__EXERCISE DETAILS__. With every picture left out, give the data below back exactly.

*** MATERIAL FOR THIS EXERCISE Section Begins ***

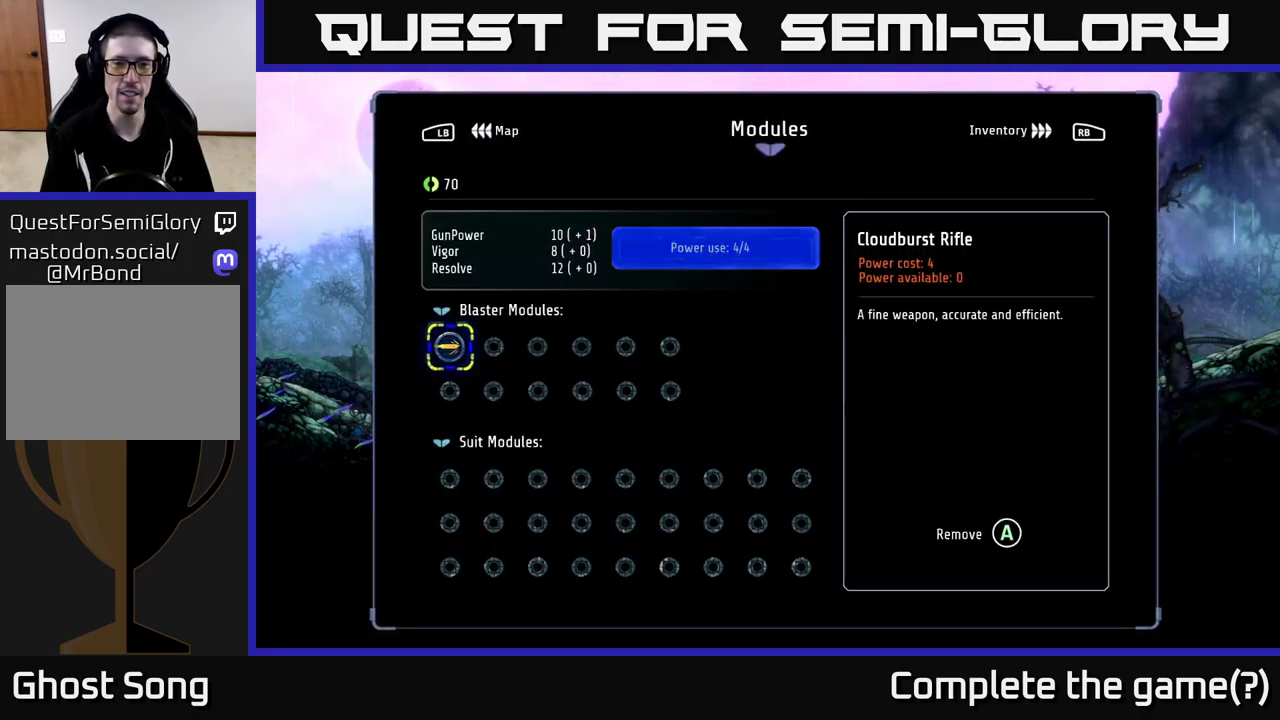
{"buttons": [], "left_stick": "center", "right_stick": "center", "events": []}
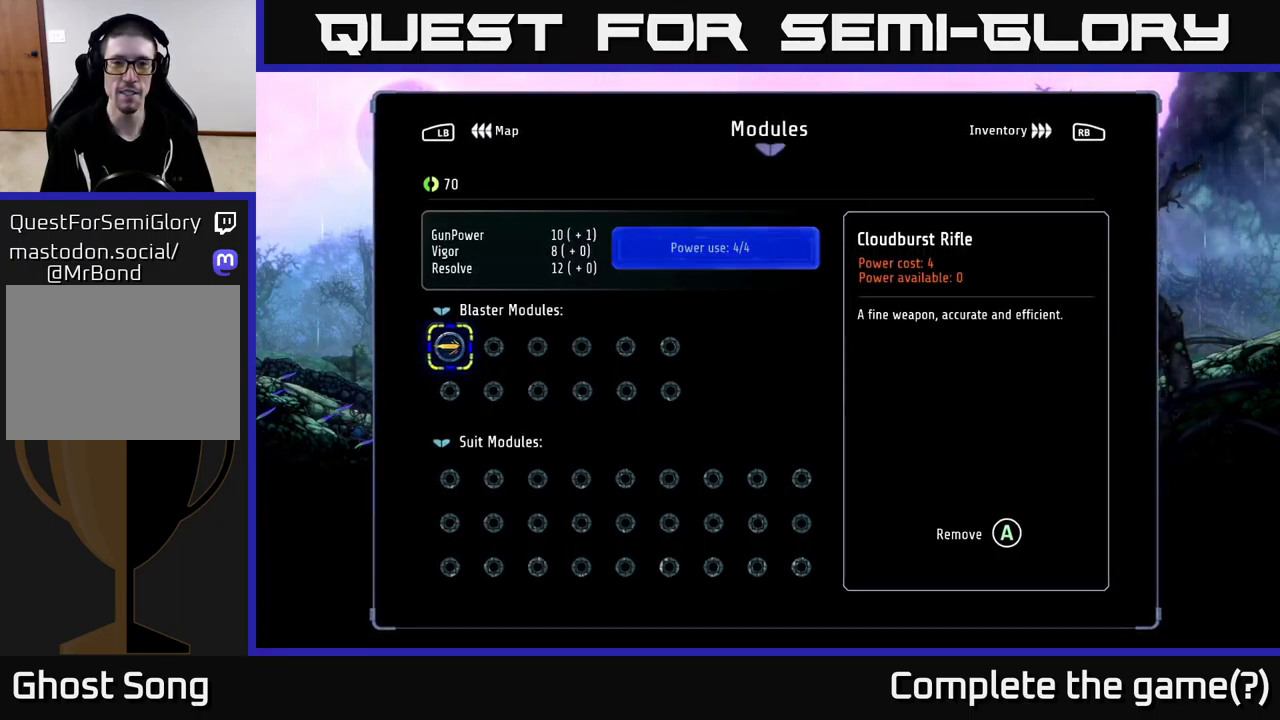
{"buttons": [], "left_stick": "center", "right_stick": "center", "events": []}
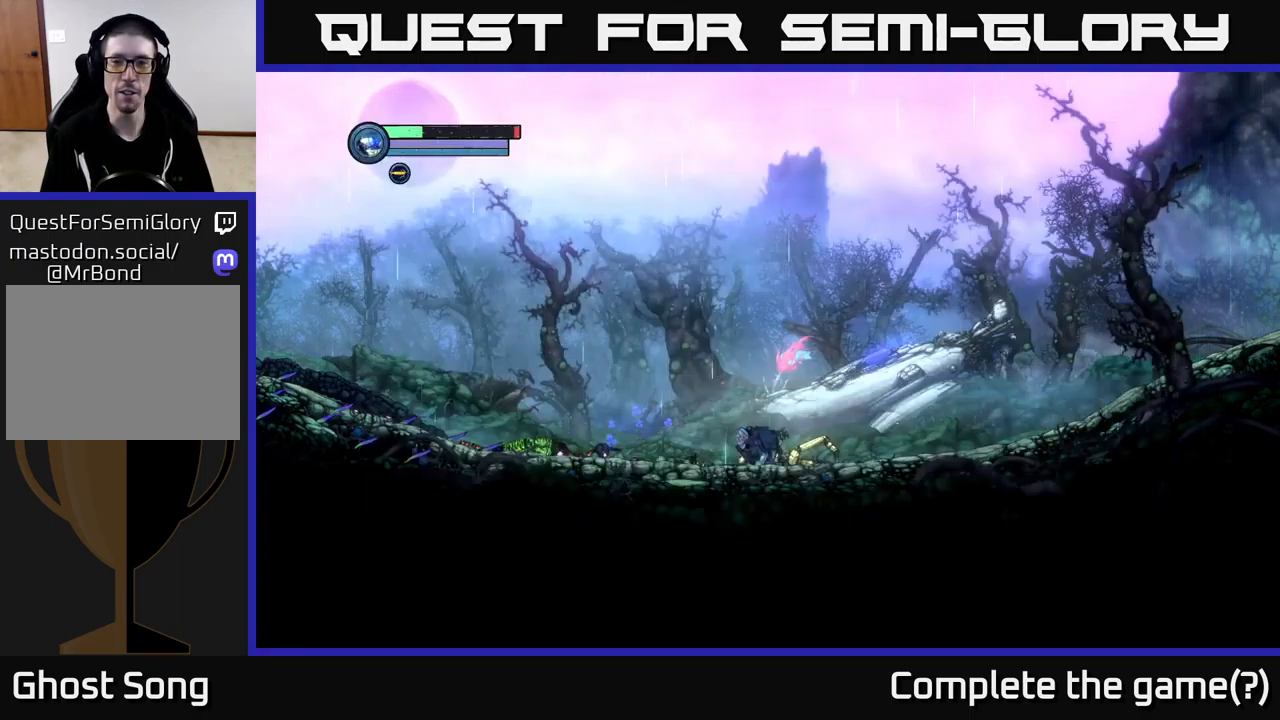
{"buttons": [], "left_stick": "center", "right_stick": "center", "events": [[33, "SELECT", "down"], [200, "SELECT", "up"]]}
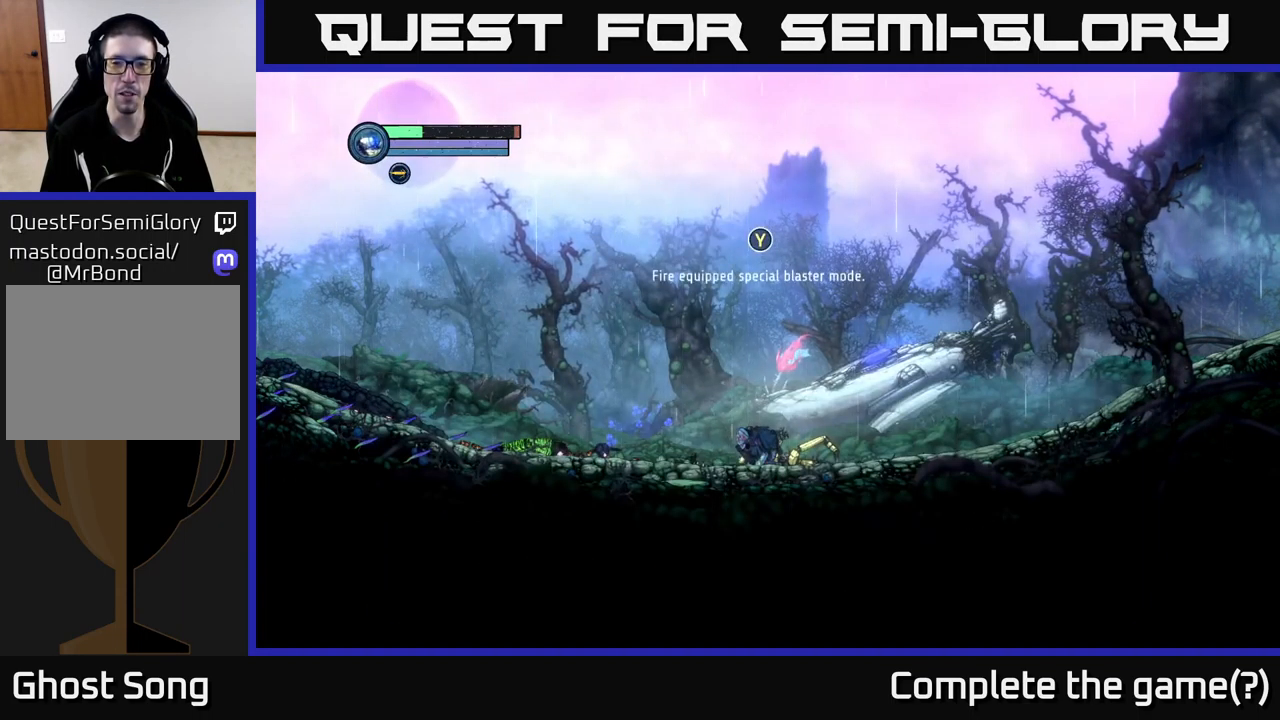
{"buttons": [], "left_stick": "center", "right_stick": "center", "events": [[50, "left_stick", "up"], [267, "left_stick", "center"]]}
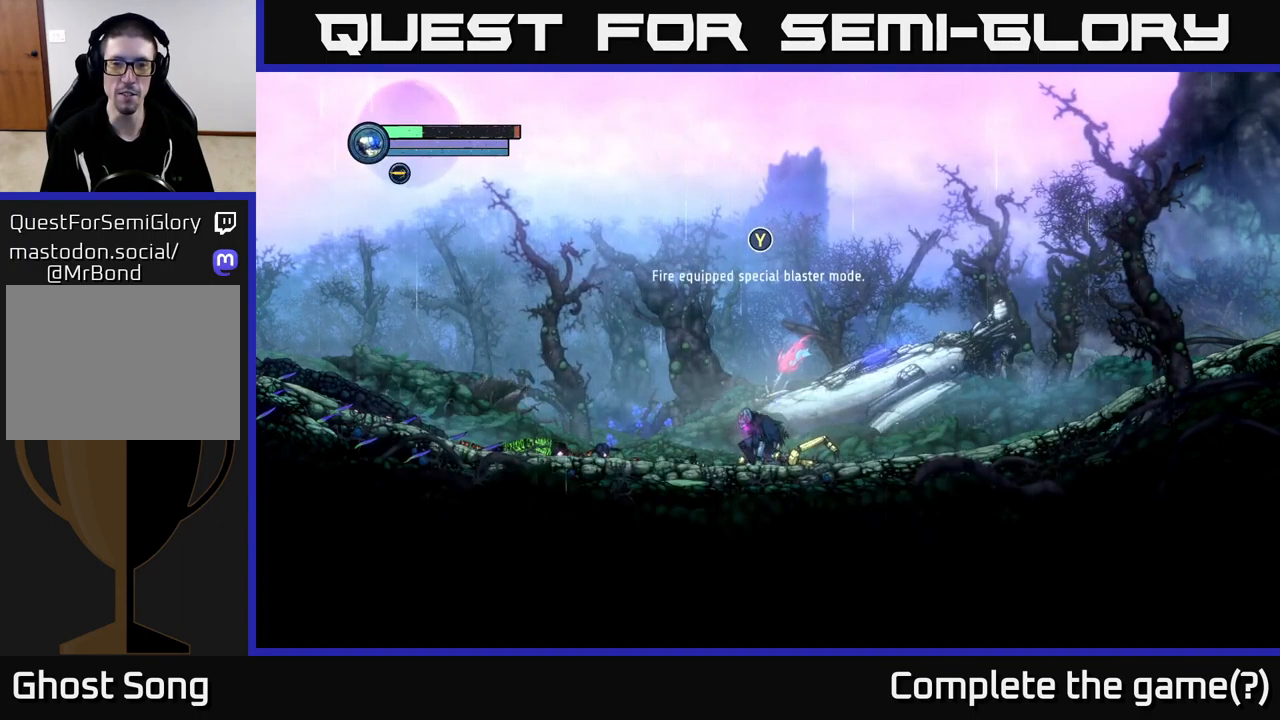
{"buttons": [], "left_stick": "center", "right_stick": "center", "events": []}
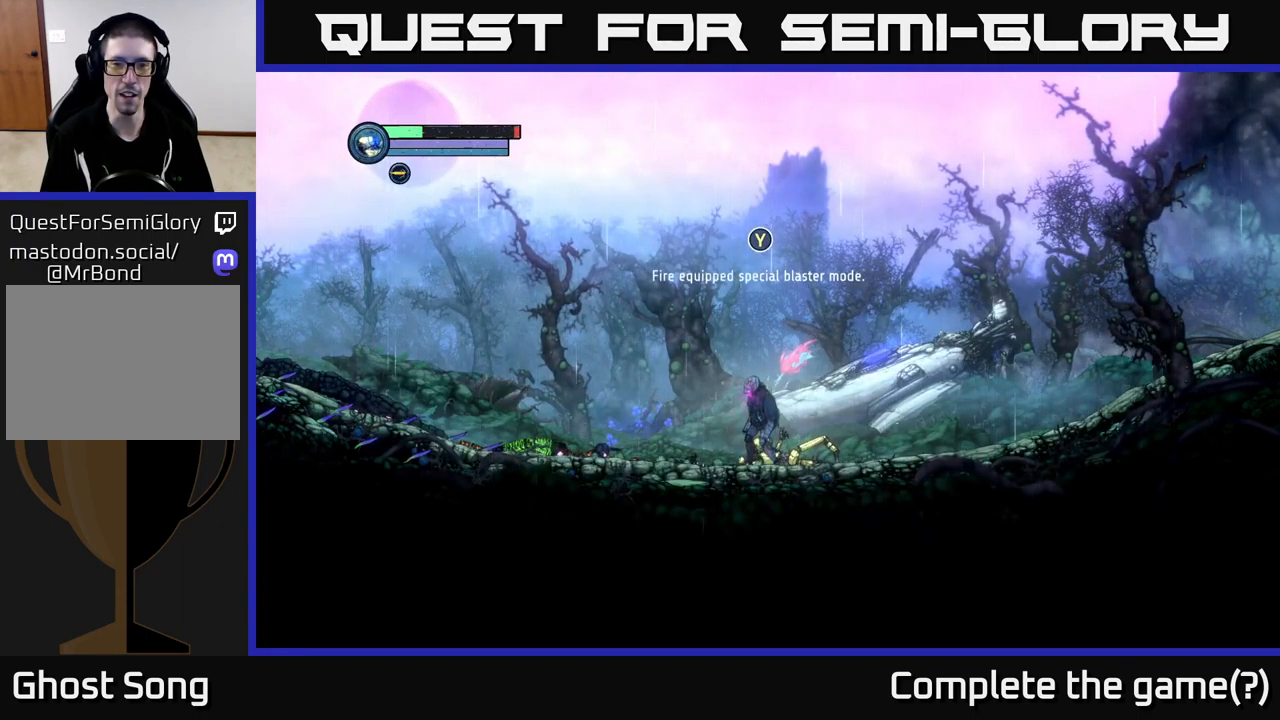
{"buttons": [], "left_stick": "center", "right_stick": "center", "events": [[17, "left_stick", "left"], [200, "left_stick", "center"]]}
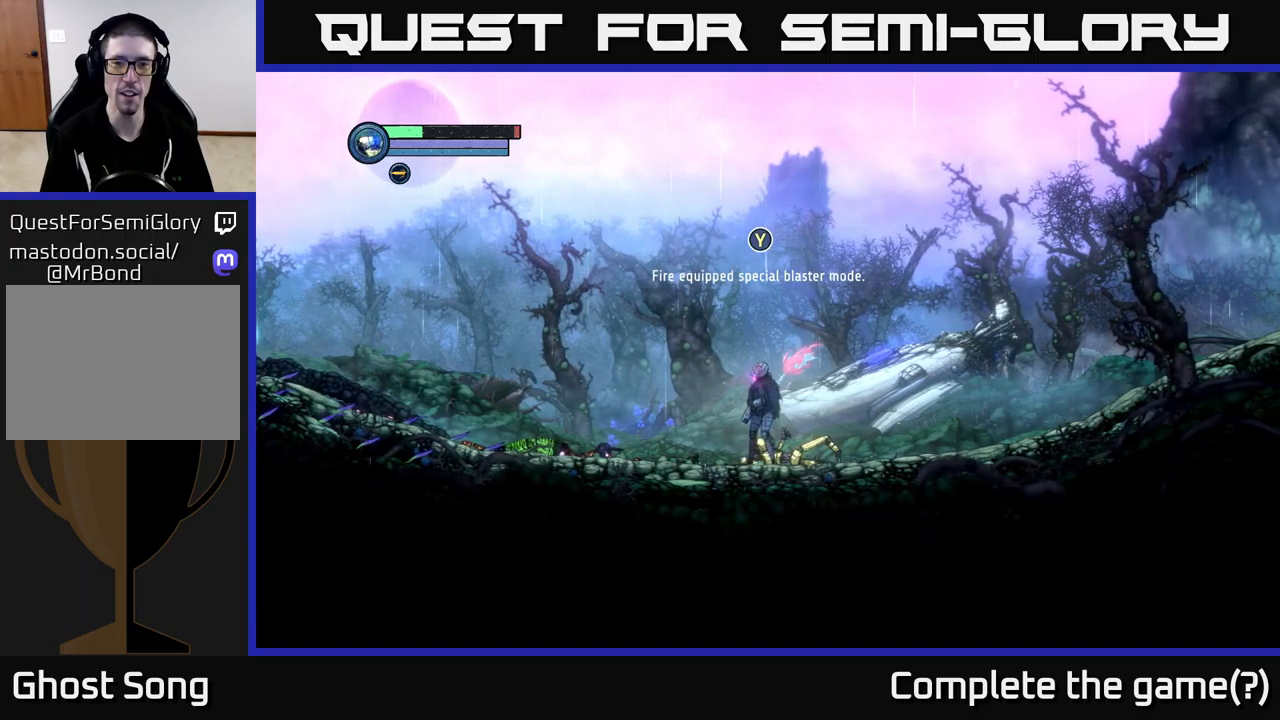
{"buttons": [], "left_stick": "left", "right_stick": "center", "events": [[17, "left_stick", "left"], [250, "left_stick", "center"], [417, "left_stick", "left"]]}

*** MATERIAL FOR THIS EXERCISE Section Ends ***

__TASK RESPONSE__.
{"buttons": [], "left_stick": "center", "right_stick": "center", "events": []}
{"buttons": [], "left_stick": "center", "right_stick": "center", "events": []}
{"buttons": [], "left_stick": "center", "right_stick": "center", "events": [[33, "SELECT", "down"], [200, "SELECT", "up"]]}
{"buttons": [], "left_stick": "center", "right_stick": "center", "events": [[50, "left_stick", "up"], [267, "left_stick", "center"]]}
{"buttons": [], "left_stick": "center", "right_stick": "center", "events": []}
{"buttons": [], "left_stick": "center", "right_stick": "center", "events": [[17, "left_stick", "left"], [200, "left_stick", "center"]]}
{"buttons": [], "left_stick": "left", "right_stick": "center", "events": [[17, "left_stick", "left"], [250, "left_stick", "center"], [417, "left_stick", "left"]]}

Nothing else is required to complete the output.